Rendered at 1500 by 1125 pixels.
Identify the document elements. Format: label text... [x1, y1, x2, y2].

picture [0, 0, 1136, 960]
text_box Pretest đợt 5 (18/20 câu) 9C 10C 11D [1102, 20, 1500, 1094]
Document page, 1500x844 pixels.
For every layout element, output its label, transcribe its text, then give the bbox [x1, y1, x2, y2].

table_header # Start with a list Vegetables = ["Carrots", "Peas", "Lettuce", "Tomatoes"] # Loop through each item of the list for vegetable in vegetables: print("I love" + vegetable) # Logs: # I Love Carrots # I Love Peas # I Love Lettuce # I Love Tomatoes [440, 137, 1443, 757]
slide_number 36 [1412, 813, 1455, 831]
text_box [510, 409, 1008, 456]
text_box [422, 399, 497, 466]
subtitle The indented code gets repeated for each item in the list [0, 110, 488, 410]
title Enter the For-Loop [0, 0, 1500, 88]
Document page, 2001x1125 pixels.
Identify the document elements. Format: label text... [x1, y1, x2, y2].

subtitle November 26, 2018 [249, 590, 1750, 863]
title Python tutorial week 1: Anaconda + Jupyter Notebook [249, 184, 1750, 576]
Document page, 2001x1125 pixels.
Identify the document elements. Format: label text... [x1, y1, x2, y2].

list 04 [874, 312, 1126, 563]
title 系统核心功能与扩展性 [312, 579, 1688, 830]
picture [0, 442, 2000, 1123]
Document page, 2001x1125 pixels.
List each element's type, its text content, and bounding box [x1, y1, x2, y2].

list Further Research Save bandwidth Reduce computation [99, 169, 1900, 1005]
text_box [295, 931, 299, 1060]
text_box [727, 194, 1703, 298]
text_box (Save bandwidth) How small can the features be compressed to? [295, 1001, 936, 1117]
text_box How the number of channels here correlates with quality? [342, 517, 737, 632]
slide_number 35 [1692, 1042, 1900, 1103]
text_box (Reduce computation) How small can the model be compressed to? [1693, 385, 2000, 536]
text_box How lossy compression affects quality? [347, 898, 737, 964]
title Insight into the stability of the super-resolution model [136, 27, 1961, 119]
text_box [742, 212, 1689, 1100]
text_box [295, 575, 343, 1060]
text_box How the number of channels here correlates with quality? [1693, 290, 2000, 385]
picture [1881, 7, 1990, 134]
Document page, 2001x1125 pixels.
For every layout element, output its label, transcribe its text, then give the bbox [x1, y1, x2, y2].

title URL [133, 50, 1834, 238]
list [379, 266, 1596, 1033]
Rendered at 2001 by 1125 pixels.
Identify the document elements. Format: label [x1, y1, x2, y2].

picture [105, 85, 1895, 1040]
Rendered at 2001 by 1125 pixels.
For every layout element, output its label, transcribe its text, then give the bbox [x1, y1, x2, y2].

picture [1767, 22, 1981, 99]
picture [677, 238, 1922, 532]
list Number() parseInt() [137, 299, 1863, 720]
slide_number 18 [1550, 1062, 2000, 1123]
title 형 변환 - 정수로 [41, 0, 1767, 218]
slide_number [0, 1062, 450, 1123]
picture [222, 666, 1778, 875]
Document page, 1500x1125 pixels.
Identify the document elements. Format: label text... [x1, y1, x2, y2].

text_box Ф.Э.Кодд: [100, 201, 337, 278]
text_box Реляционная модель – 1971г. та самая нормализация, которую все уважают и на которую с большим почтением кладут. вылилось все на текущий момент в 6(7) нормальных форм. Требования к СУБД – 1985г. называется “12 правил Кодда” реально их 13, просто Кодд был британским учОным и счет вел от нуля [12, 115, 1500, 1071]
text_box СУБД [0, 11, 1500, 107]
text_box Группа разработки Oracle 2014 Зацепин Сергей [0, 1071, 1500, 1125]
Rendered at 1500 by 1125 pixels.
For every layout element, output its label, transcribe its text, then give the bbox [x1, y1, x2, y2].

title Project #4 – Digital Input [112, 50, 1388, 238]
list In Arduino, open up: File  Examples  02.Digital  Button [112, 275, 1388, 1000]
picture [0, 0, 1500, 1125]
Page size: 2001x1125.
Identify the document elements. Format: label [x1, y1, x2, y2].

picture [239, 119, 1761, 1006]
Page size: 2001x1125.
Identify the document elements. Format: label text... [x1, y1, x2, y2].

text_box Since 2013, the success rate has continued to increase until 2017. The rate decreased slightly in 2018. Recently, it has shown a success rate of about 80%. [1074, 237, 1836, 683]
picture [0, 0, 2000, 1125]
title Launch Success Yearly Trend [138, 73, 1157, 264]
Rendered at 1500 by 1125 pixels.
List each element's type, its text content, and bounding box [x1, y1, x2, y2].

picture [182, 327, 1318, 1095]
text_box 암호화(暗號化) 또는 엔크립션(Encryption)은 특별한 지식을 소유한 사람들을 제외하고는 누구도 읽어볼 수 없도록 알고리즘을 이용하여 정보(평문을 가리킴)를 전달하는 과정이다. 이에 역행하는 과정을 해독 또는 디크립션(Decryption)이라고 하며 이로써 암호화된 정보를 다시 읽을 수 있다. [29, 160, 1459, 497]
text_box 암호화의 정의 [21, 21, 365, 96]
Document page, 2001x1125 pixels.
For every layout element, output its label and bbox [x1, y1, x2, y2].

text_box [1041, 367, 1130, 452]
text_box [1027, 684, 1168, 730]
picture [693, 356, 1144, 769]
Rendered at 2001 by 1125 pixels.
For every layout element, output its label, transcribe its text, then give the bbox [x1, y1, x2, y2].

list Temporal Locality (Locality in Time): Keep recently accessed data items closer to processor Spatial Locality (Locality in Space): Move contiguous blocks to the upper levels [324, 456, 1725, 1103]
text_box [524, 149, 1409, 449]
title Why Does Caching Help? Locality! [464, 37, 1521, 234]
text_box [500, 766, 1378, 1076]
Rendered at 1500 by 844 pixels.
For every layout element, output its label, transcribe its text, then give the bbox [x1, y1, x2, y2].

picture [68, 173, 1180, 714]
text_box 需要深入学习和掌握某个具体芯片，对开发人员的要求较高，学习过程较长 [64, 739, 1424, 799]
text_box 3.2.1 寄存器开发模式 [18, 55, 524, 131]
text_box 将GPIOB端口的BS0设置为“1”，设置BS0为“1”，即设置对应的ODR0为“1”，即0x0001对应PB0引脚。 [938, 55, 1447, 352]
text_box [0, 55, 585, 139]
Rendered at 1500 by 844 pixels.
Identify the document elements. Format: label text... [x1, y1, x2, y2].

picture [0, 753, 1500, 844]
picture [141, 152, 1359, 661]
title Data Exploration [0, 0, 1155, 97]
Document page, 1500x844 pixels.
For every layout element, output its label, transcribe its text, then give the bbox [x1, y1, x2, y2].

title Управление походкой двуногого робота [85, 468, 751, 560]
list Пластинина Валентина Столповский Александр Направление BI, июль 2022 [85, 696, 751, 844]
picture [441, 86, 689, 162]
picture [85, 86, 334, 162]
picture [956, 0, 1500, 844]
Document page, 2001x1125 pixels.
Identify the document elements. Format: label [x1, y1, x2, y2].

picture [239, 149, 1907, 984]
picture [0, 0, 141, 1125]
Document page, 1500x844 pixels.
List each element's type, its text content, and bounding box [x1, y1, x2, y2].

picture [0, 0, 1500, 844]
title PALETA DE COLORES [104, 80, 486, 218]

....................

BRIEF: Set down every record once more, exactly as written.

WORKED SOLUTION:
Rendered at 1500 by 1125 pixels.
Identify the document elements. Format: label text... [x1, y1, x2, y2].

picture [0, 0, 1136, 960]
text_box Pretest đợt 5 (18/20 câu) 9C 10C 11D [1102, 20, 1500, 1094]
Document page, 1500x844 pixels.
For every layout element, output its label, transcribe its text, then give the bbox [x1, y1, x2, y2].

table_header # Start with a list Vegetables = ["Carrots", "Peas", "Lettuce", "Tomatoes"] # Loop through each item of the list for vegetable in vegetables: print("I love" + vegetable) # Logs: # I Love Carrots # I Love Peas # I Love Lettuce # I Love Tomatoes [440, 137, 1443, 757]
slide_number 36 [1412, 813, 1455, 831]
text_box [510, 409, 1008, 456]
text_box [422, 399, 497, 466]
subtitle The indented code gets repeated for each item in the list [0, 110, 488, 410]
title Enter the For-Loop [0, 0, 1500, 88]
Document page, 2001x1125 pixels.
Identify the document elements. Format: label text... [x1, y1, x2, y2].

subtitle November 26, 2018 [249, 590, 1750, 863]
title Python tutorial week 1: Anaconda + Jupyter Notebook [249, 184, 1750, 576]
Document page, 2001x1125 pixels.
Identify the document elements. Format: label text... [x1, y1, x2, y2].

list 04 [874, 312, 1126, 563]
title 系统核心功能与扩展性 [312, 579, 1688, 830]
picture [0, 442, 2000, 1123]
Document page, 2001x1125 pixels.
List each element's type, its text content, and bounding box [x1, y1, x2, y2].

list Further Research Save bandwidth Reduce computation [99, 169, 1900, 1005]
text_box [295, 931, 299, 1060]
text_box [727, 194, 1703, 298]
text_box (Save bandwidth) How small can the features be compressed to? [295, 1001, 936, 1117]
text_box How the number of channels here correlates with quality? [342, 517, 737, 632]
slide_number 35 [1692, 1042, 1900, 1103]
text_box (Reduce computation) How small can the model be compressed to? [1693, 385, 2000, 536]
text_box How lossy compression affects quality? [347, 898, 737, 964]
title Insight into the stability of the super-resolution model [136, 27, 1961, 119]
text_box [742, 212, 1689, 1100]
text_box [295, 575, 343, 1060]
text_box How the number of channels here correlates with quality? [1693, 290, 2000, 385]
picture [1881, 7, 1990, 134]
Document page, 2001x1125 pixels.
For every layout element, output its label, transcribe its text, then give the bbox [x1, y1, x2, y2].

title URL [133, 50, 1834, 238]
list [379, 266, 1596, 1033]
Rendered at 2001 by 1125 pixels.
Identify the document elements. Format: label [x1, y1, x2, y2].

picture [105, 85, 1895, 1040]
Rendered at 2001 by 1125 pixels.
For every layout element, output its label, transcribe its text, then give the bbox [x1, y1, x2, y2].

picture [1767, 22, 1981, 99]
picture [677, 238, 1922, 532]
list Number() parseInt() [137, 299, 1863, 720]
slide_number 18 [1550, 1062, 2000, 1123]
title 형 변환 - 정수로 [41, 0, 1767, 218]
slide_number [0, 1062, 450, 1123]
picture [222, 666, 1778, 875]
Document page, 1500x1125 pixels.
Identify the document elements. Format: label text... [x1, y1, x2, y2].

text_box Ф.Э.Кодд: [100, 201, 337, 278]
text_box Реляционная модель – 1971г. та самая нормализация, которую все уважают и на которую с большим почтением кладут. вылилось все на текущий момент в 6(7) нормальных форм. Требования к СУБД – 1985г. называется “12 правил Кодда” реально их 13, просто Кодд был британским учОным и счет вел от нуля [12, 115, 1500, 1071]
text_box СУБД [0, 11, 1500, 107]
text_box Группа разработки Oracle 2014 Зацепин Сергей [0, 1071, 1500, 1125]
Rendered at 1500 by 1125 pixels.
For every layout element, output its label, transcribe its text, then give the bbox [x1, y1, x2, y2].

title Project #4 – Digital Input [112, 50, 1388, 238]
list In Arduino, open up: File  Examples  02.Digital  Button [112, 275, 1388, 1000]
picture [0, 0, 1500, 1125]
Page size: 2001x1125.
Identify the document elements. Format: label [x1, y1, x2, y2].

picture [239, 119, 1761, 1006]
Page size: 2001x1125.
Identify the document elements. Format: label text... [x1, y1, x2, y2].

text_box Since 2013, the success rate has continued to increase until 2017. The rate decreased slightly in 2018. Recently, it has shown a success rate of about 80%. [1074, 237, 1836, 683]
picture [0, 0, 2000, 1125]
title Launch Success Yearly Trend [138, 73, 1157, 264]
Rendered at 1500 by 1125 pixels.
List each element's type, its text content, and bounding box [x1, y1, x2, y2].

picture [182, 327, 1318, 1095]
text_box 암호화(暗號化) 또는 엔크립션(Encryption)은 특별한 지식을 소유한 사람들을 제외하고는 누구도 읽어볼 수 없도록 알고리즘을 이용하여 정보(평문을 가리킴)를 전달하는 과정이다. 이에 역행하는 과정을 해독 또는 디크립션(Decryption)이라고 하며 이로써 암호화된 정보를 다시 읽을 수 있다. [29, 160, 1459, 497]
text_box 암호화의 정의 [21, 21, 365, 96]
Document page, 2001x1125 pixels.
For every layout element, output its label and bbox [x1, y1, x2, y2].

text_box [1041, 367, 1130, 452]
text_box [1027, 684, 1168, 730]
picture [693, 356, 1144, 769]
Rendered at 2001 by 1125 pixels.
For every layout element, output its label, transcribe its text, then give the bbox [x1, y1, x2, y2].

list Temporal Locality (Locality in Time): Keep recently accessed data items closer to processor Spatial Locality (Locality in Space): Move contiguous blocks to the upper levels [324, 456, 1725, 1103]
text_box [524, 149, 1409, 449]
title Why Does Caching Help? Locality! [464, 37, 1521, 234]
text_box [500, 766, 1378, 1076]
Rendered at 1500 by 844 pixels.
For every layout element, output its label, transcribe its text, then give the bbox [x1, y1, x2, y2].

picture [68, 173, 1180, 714]
text_box 需要深入学习和掌握某个具体芯片，对开发人员的要求较高，学习过程较长 [64, 739, 1424, 799]
text_box 3.2.1 寄存器开发模式 [18, 55, 524, 131]
text_box 将GPIOB端口的BS0设置为“1”，设置BS0为“1”，即设置对应的ODR0为“1”，即0x0001对应PB0引脚。 [938, 55, 1447, 352]
text_box [0, 55, 585, 139]
Rendered at 1500 by 844 pixels.
Identify the document elements. Format: label text... [x1, y1, x2, y2].

picture [0, 753, 1500, 844]
picture [141, 152, 1359, 661]
title Data Exploration [0, 0, 1155, 97]
Document page, 1500x844 pixels.
For every layout element, output its label, transcribe its text, then give the bbox [x1, y1, x2, y2].

title Управление походкой двуногого робота [85, 468, 751, 560]
list Пластинина Валентина Столповский Александр Направление BI, июль 2022 [85, 696, 751, 844]
picture [441, 86, 689, 162]
picture [85, 86, 334, 162]
picture [956, 0, 1500, 844]
Document page, 2001x1125 pixels.
Identify the document elements. Format: label [x1, y1, x2, y2].

picture [239, 149, 1907, 984]
picture [0, 0, 141, 1125]
Document page, 1500x844 pixels.
List each element's type, its text content, and bounding box [x1, y1, x2, y2].

picture [0, 0, 1500, 844]
title PALETA DE COLORES [104, 80, 486, 218]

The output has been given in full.